How Scale Breaks "Normalized Stress" and KL Divergence: Rethinking Quality Metrics
Kiran Smelser, Kaviru Gunaratne, Jacob Miller, Stephen Kobourov
TL;DR
The paper tackles the problem that widely used DR quality metrics, notably normalized stress and KL divergence, are sensitive to uniform scaling of embeddings, which can mislead comparisons across methods. It introduces scale-invariant variants—Scale-Normalized Stress (SNS) and Scale-Normalized KL (SNKL)—and related measures like FSNS and FSKL, deriving their motivations and computation. Through extensive experiments on diverse datasets and DR techniques, the authors show that SNS and SNKL yield more consistent, interpretable rankings and align with expected performance, whereas scale-sensitive metrics can produce misleading conclusions (including random embeddings appearing superior). The work provides practical recommendations for robust DR evaluation, supports reproducibility with open-source code and interactive demonstrations, and highlights the need for scale-aware benchmarking in visualization and ML contexts.
Abstract
Complex, high-dimensional data is ubiquitous across many scientific disciplines, including machine learning, biology, and the social sciences. One of the primary methods of visualizing these datasets is with two-dimensional scatter plots that visually capture some properties of the data. Because visually determining the accuracy of these plots is challenging, researchers often use quality metrics to measure the projection's accuracy and faithfulness to the original data.
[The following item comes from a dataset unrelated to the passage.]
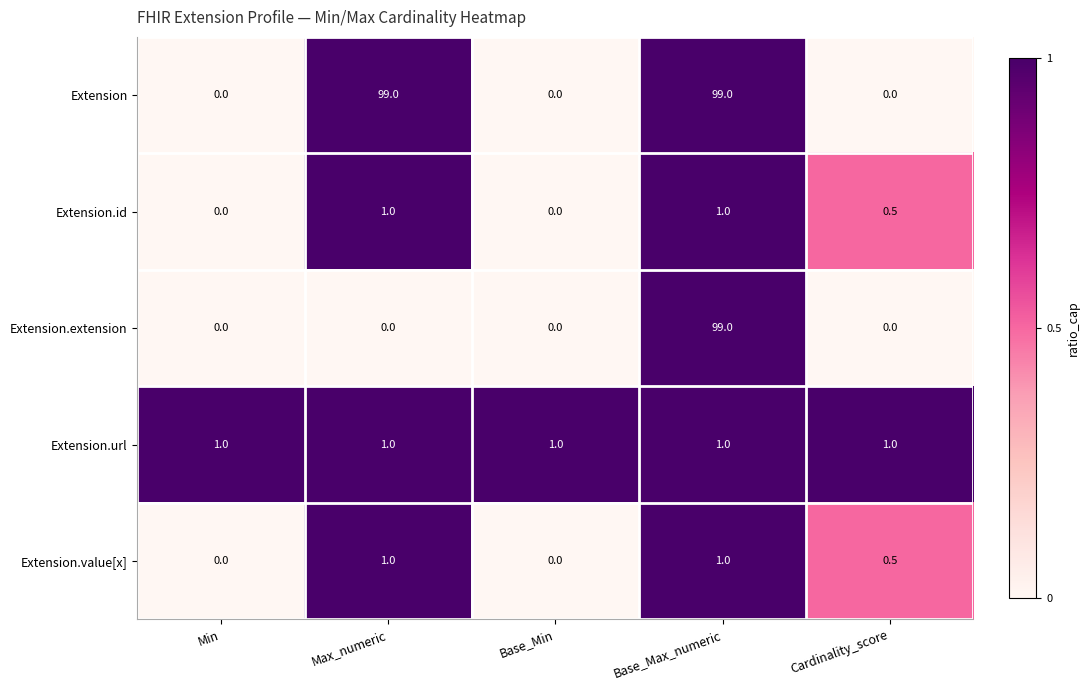

What is the maximum value shown in the chart?

99.0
One of the most commonly employed metrics, normalized stress, is sensitive to uniform scaling (stretching, shrinking) of the projection, despite this act not meaningfully changing anything about the projection. Another quality metric, the Kullback--Leibler (KL) divergence used in the popular t-Distributed Stochastic Neighbor Embedding (t-SNE) technique, is also susceptible to this scale sensitivity. We investigate the effect of scaling on stress and KL divergence analytically and empirically by showing just how much the values change and how this affects dimension reduction technique evaluations. We introduce a simple technique to make both metrics scale-invariant and show that it accurately captures expected behavior on a small benchmark.